David Niven died in 1983. His life was once described as "Wodehouse with tears." Indeed, it was.

- Gail Cooke





Rating: 3 stars
Summary: Does this mean the moon's balloon has popped?
Review: After reading Niven's two autobiographies in the 70s I wanted to spread the word that he was among the most likable movie stars who ever lived, a civilized sex-maniac who also couldn't help being urbane, loyal, thoughtful, generous, forgiving, bright, witty, tasteful and who therefore was obliged to know and to become eternal friends with just about everybody that mattered during Hollywood's Golden Age.

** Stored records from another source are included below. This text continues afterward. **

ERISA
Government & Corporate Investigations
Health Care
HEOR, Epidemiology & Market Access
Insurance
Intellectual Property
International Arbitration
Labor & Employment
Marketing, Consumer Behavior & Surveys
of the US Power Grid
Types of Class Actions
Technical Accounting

This new Lord biography says goodbye to most of that, revealing in a good-natured way, as any honor-bound hero-worshipper would, that Niven didn't tell the whole story, neglecting to haave mentioned that his second wife was a second-rate drunk with the kind of bad taste only the red states would brag about, that his fidelities went just so far, that his rigorously high standards of honesty often had to plummet, that his memory of events and headliners from the 1930s and 40s was not unerring, that he could be a bastard just as comortably as the next guy, that he often mistook panache for talent and that charm is not always commensurate with happiness.

Still, Niven, on balance, is as good an example as you'll find of long-gone Hollywood elegance and that must count for something---at least perhaps to the world's few remaining sentimentalists..

If Clark Gable, who could spot a phony a mile off, thought that Niven was worth admiring (a few gaping holes in his character notwithstanding), so can I.

Rating: 4 stars
Summary: Contains a mistake
Review: It mentions that Peter O'Toole was in the 1976 film Murder by Death. Actually two famous actors name Peter were in that film but not O'Toole. It was Peter Falk and Peter Sellers that were in Murder by Death, along with Niven.